● **TAREA**
Escribe literalmente, por favor, el fragmento de la biografía de santo Tomás de Aquino que empieza por "Santo Tomás de Aquino (biografía)" y sigue hasta "Concilio Vaticano II.".

● **TEXTO PROPORCIONADO**
::::::::
Santo Tomás de Aquino (biografía)

SANTO TOMÁS DE AQUINO (1225 – 1274)

Santo Tomás de Aquino (1225 - 1274)

Santo Tomás de Aquino (1225 – 1274)

Su personalidad humana, su obra y su acción han podido a veces quedar ocultas, distraída la atención hacia su presencia pública y su amplio y secular influjo. Llamado desde los siglos medievales el doctor angélico, canonizado en 1323, declarado doctor de la Iglesia en 1567, proclamado como patrono de los estudios por León XIII en 1879, presentado como doctor común por Pío XI y como orientador de la ciencia teológica por el Concilio Vaticano II.

Tomás fue hijo, no primogénito, de una familia de antiquísima nobleza, en la que se cruzaba la sangre de ascendientes que habían pertenecido al patriciado romano, con la de los normandos, los últimos bárbaros invasores, tan prontamente asimilados a la cultura occidental romano-germánica, y vertebradores de edificios políticos en Inglaterra, como en Sicilia y en Nápoles.
::::::::
● **DATOS PROPORCIONADOS**
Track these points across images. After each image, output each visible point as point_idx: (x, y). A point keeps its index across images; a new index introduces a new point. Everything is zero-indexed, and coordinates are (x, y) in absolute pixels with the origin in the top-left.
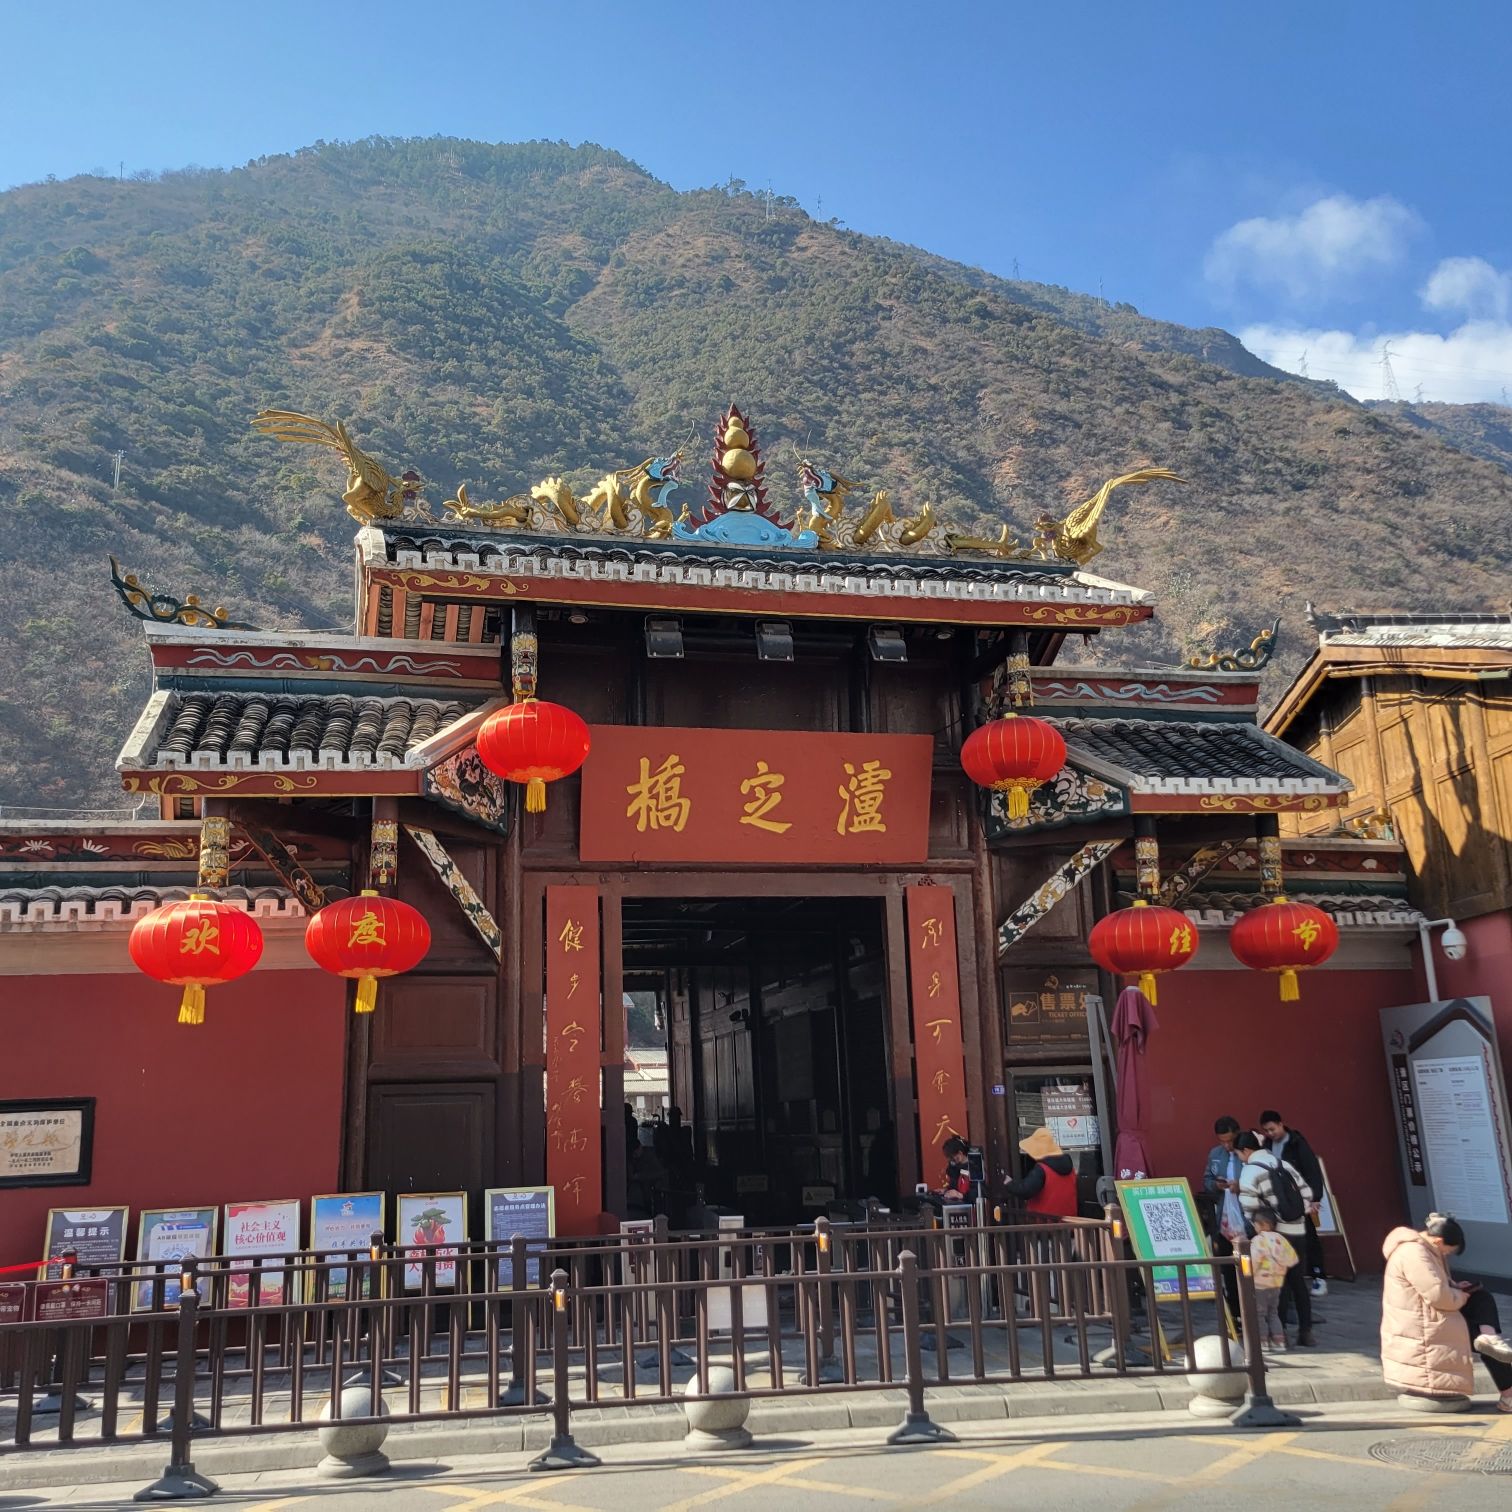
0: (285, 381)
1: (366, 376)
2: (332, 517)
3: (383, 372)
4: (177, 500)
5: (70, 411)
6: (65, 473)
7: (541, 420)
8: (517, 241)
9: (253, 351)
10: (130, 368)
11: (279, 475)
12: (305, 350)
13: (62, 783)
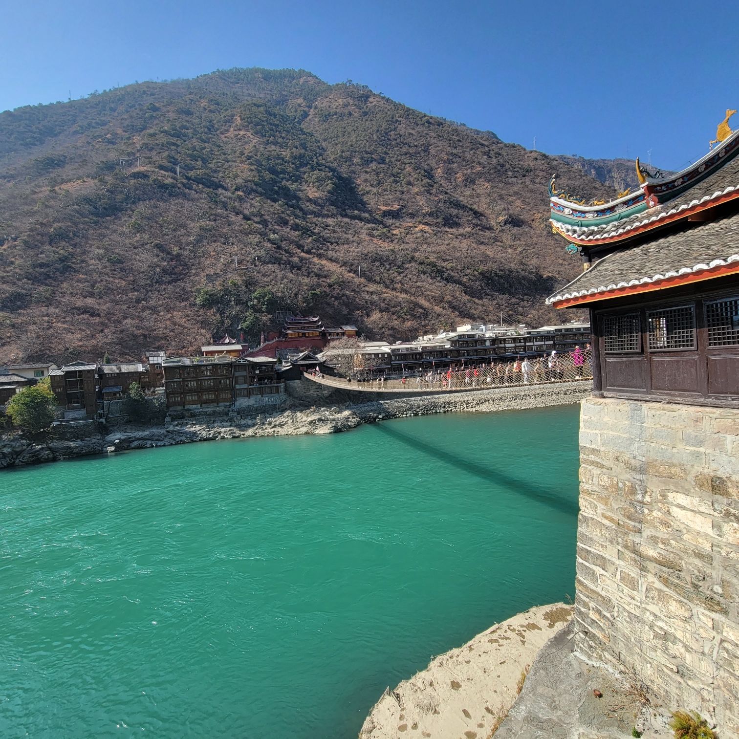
0: (221, 145)
1: (246, 143)
2: (245, 186)
3: (251, 141)
4: (198, 181)
5: (160, 153)
6: (162, 172)
7: (301, 156)
8: (283, 101)
9: (210, 136)
10: (174, 140)
11: (226, 174)
12: (226, 135)
13: (181, 268)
::::::::
● **RESPUESTA ESCRITA**
Santo Tomás de Aquino (biografía)

SANTO TOMÁS DE AQUINO (1225 – 1274)

Santo Tomás de Aquino (1225 - 1274)

Santo Tomás de Aquino (1225 – 1274)

Su personalidad humana, su obra y su acción han podido a veces quedar ocultas, distraída la atención hacia su presencia pública y su amplio y secular influjo. Llamado desde los siglos medievales el doctor angélico, canonizado en 1323, declarado doctor de la Iglesia en 1567, proclamado como patrono de los estudios por León XIII en 1879, presentado como doctor común por Pío XI y como orientador de la ciencia teológica por el Concilio Vaticano II.